## WHAT IS EXPECTED
Keep the images out while you set down the data exactly.

## THE DATA
----

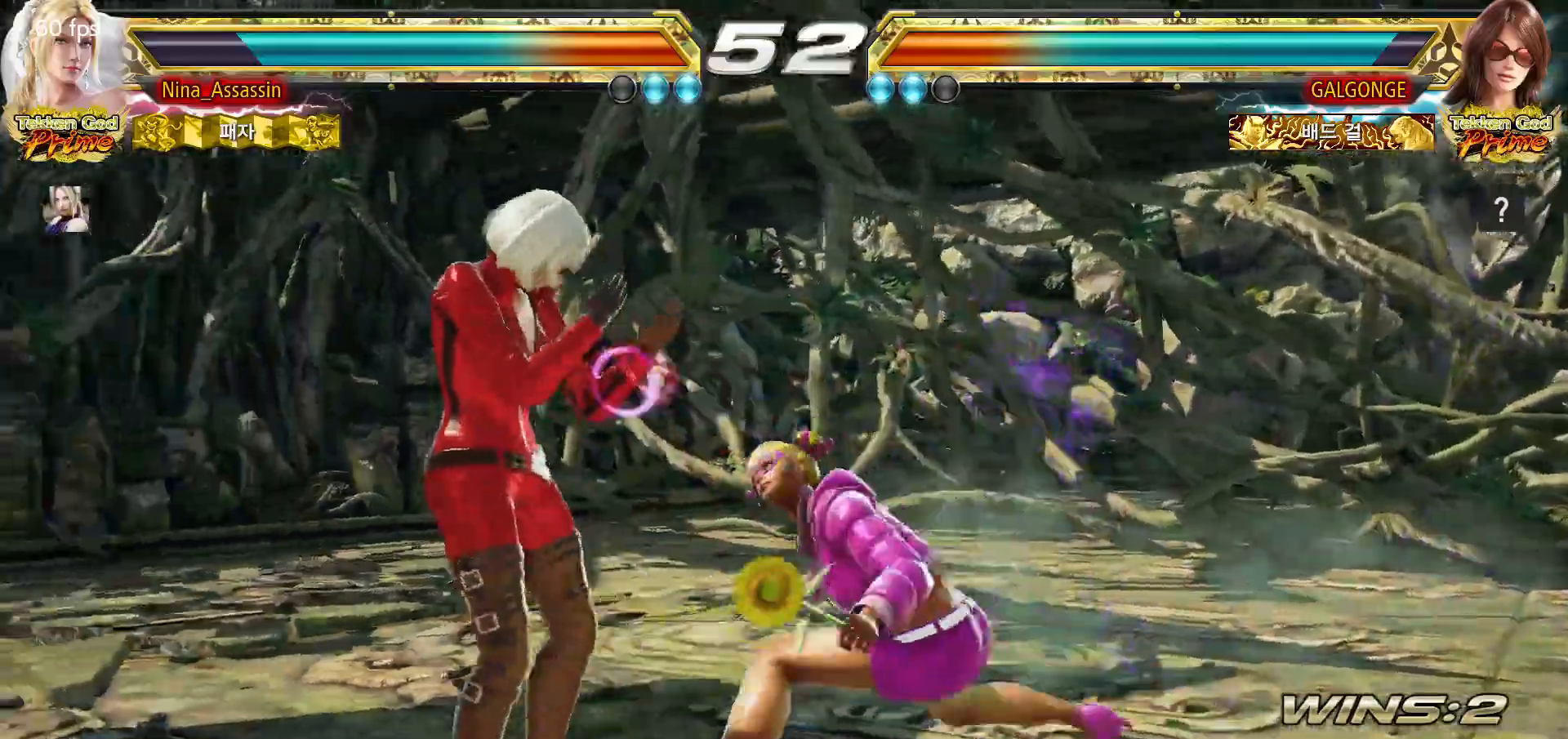
{"buttons": [], "left_stick": "left"}
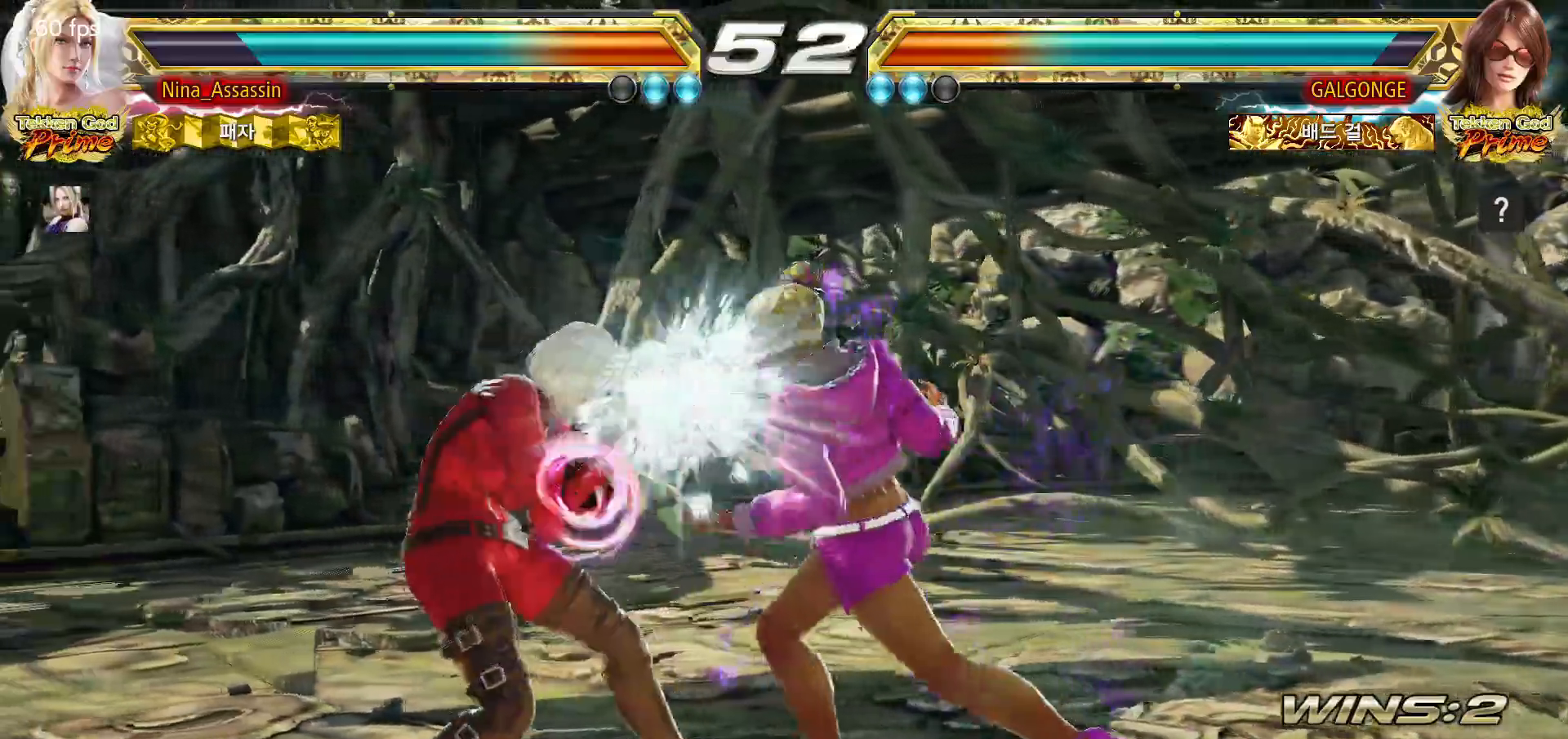
{"buttons": [], "left_stick": "down-right", "events": [[500, "left_stick", "down-right"]]}
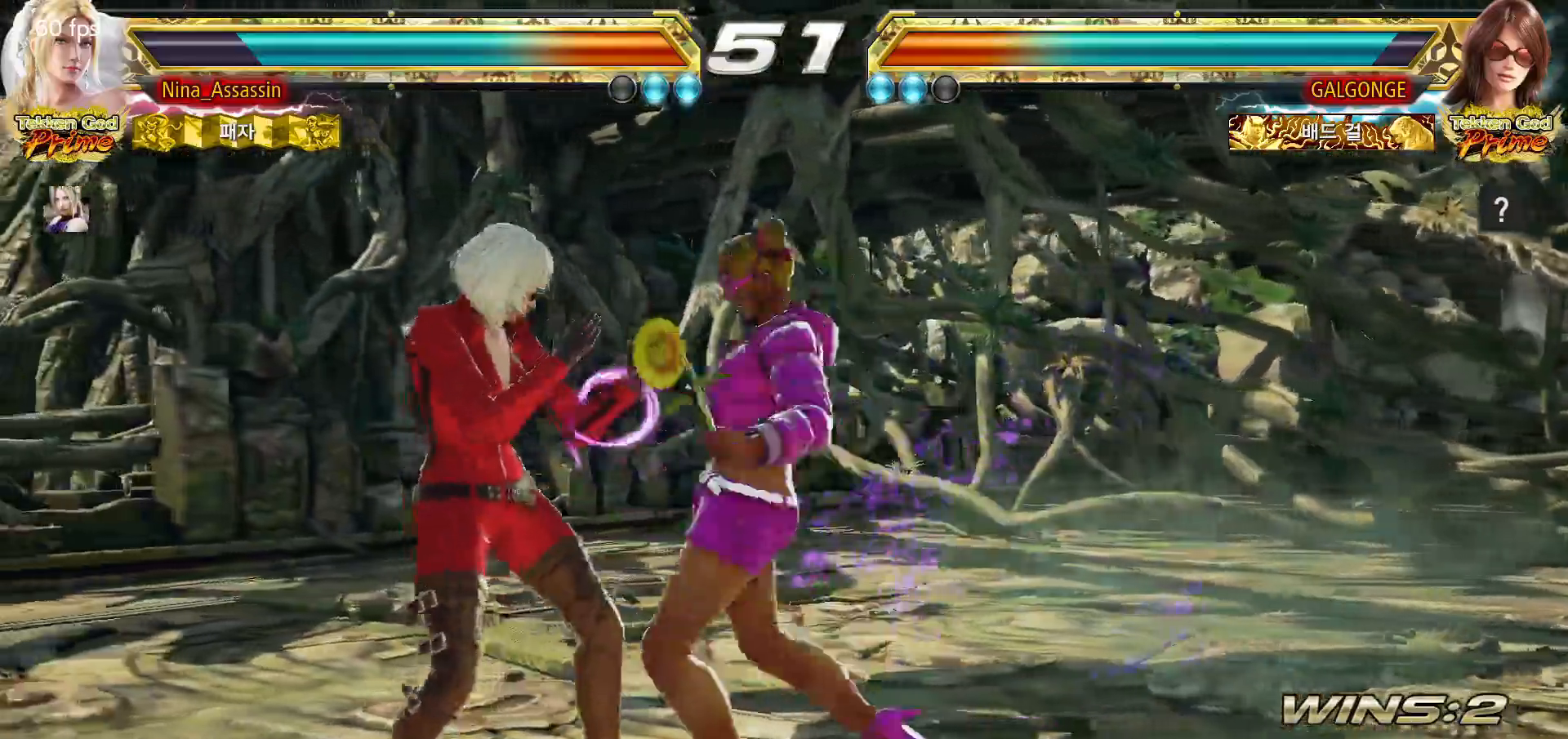
{"buttons": ["SQUARE"], "left_stick": "center", "events": [[300, "left_stick", "center"], [400, "TRIANGLE", "down"], [450, "TRIANGLE", "up"], [467, "SQUARE", "down"]]}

----

## COMPLETED EXERCISE
{"buttons": [], "left_stick": "left"}
{"buttons": [], "left_stick": "down-right", "events": [[500, "left_stick", "down-right"]]}
{"buttons": ["SQUARE"], "left_stick": "center", "events": [[300, "left_stick", "center"], [400, "TRIANGLE", "down"], [450, "TRIANGLE", "up"], [467, "SQUARE", "down"]]}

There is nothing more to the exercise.